Investigatory powers

What powers do national financial services authorities have to examine and investigate compliance? What enforcement powers do they have for compliance breaches? How is compliance examined and enforced in practice?

Both the FCA and the PRA have a number of powers to investigate and take disciplinary action against firms and individuals who breach regulatory and some legal requirements.

The FCA has significant powers of investigation and information gathering, which it can exercise against authorised firms. These powers are set out in the FSMA, and include powers to:

  • require information and documents from authorised firms and connected persons;
  • require a report on an authorised firm by a skilled person (and in some cases to appoint that person); and
  • appoint both general and specific investigators.

The FCA has a number of disciplinary and enforcement powers, the most commonly used being the ability to issue public statements and censure, and to impose financial penalties. The FCA can also:

  • vary or withdraw a firm’s regulatory permissions, and impose restrictions or suspensions on a firm’s ability to carry on regulated activities;
  • withdraw or suspend an individual’s approval, or restrict them in, or prohibit them from, performing certain functions;
  • apply to court for injunctions in connection with certain matters; and
  • prosecute certain criminal offences, including insider dealing and money laundering offences.

The FCA’s overall approach to enforcement is a strategy of ‘credible deterrence’ (ie, to deter firms or individuals being disciplined from reoffending and to deter others from making similar mistakes). The FCA has published guidance on its policies and procedures and approach to enforcement in its Decision Procedure and Penalties Manual and its Enforcement Guide. The FCA consulted on its approach to enforcement during 2018 and is expected to publish the results of its consultation and undertake a fuller review of its Enforcement Guide in due course.

The PRA has broadly the same information gathering powers as the FCA against PRA-authorised firms and connected persons, and can also require the provision of skilled persons reports (and to appoint skilled persons) and appoint investigators.

Like the FCA, the PRA has enforcement powers, although it is only able to impose penalties on PRA-authorised firms. The PRA has published statements of policy and procedures detailing how it will exercise its powers to impose financial penalties and suspensions, or impose restrictions on firms or approved persons.

Disciplinary powers

What are the powers of national financial services authorities to discipline or punish infractions? Which other bodies are responsible for criminal enforcement relating to compliance violations?
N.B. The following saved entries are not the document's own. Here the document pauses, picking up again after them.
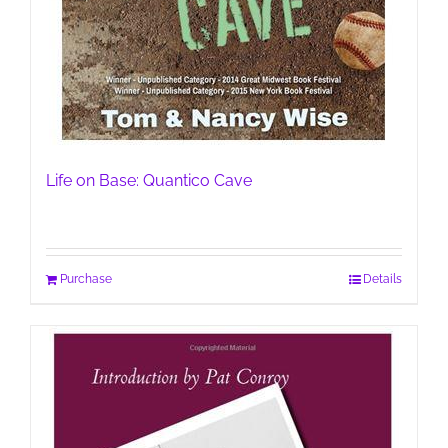
Life on Base: Quantico Cave
Purchase
Details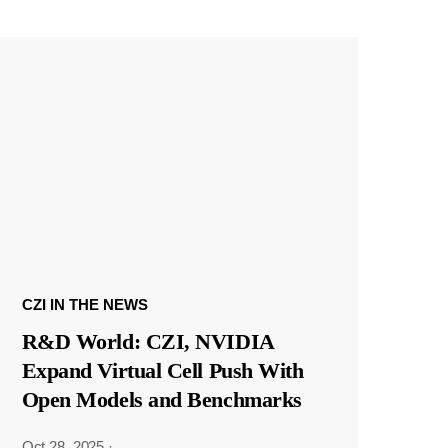
CZI IN THE NEWS
R&D World: CZI, NVIDIA
Expand Virtual Cell Push With
Open Models and Benchmarks
Oct 28, 2025
·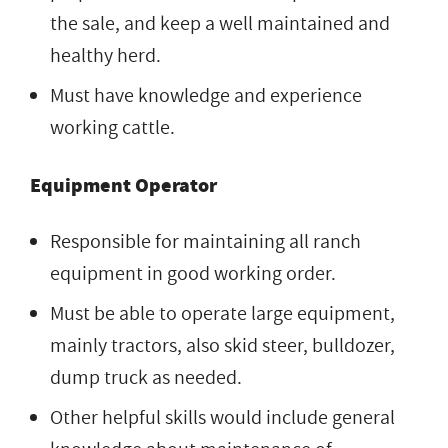
the sale, and keep a well maintained and
healthy herd.
Must have knowledge and experience
working cattle.
Equipment Operator
Responsible for maintaining all ranch
equipment in good working order.
Must be able to operate large equipment,
mainly tractors, also skid steer, bulldozer,
dump truck as needed.
Other helpful skills would include general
See question 9. Various other bodies are responsible for compliance enforcement in the UK, depending on the relevant legal or regulatory requirement. For example, the Information Commissioner’s Office is the regulatory authority responsible for enforcement of breaches of UK data protection legislation, while the Office of Financial Sanctions Implementation (part of HM Treasury) enforces financial sanctions in the UK.


What tribunals adjudicate criminal and civil financial services infractions?

The FCA and PRA each have an internal decision-making process that applies in the context of enforcement action.

The FCA’s Decision Procedure and Penalties Manual provides guidance on the nature and procedure of the FCA’s Regulatory Decisions Committee, which is (in most cases) responsible for deciding whether to take enforcement action following an investigation. In August 2018, the Bank of England introduced an Enforcement Decision-Making Committee in respect of contested PRA enforcement actions.

Decisions taken by the FCA or PRA may be appealed by firms and individuals to the Tax and Chancery Chamber of the Upper Tribunal of the High Court.

A criminal prosecution brought by the FCA or PRA would be instituted in the criminal courts in England, Wales or Northern Ireland.


What are typical sanctions imposed against firms and individuals for violations? Are settlements common?

Typically, fines are levied by the PRA and FCA against firms for violations. Discounts are ordinarily applied where firms cooperate with the regulators and for early settlement. In 2018, the FCA imposed fines of approximately £60.5 million, including a fine of £32.8 million levied against Santander UK plc for governance breaches and the unfair treatment of customers in relation to serious failings in its probate and bereavement process.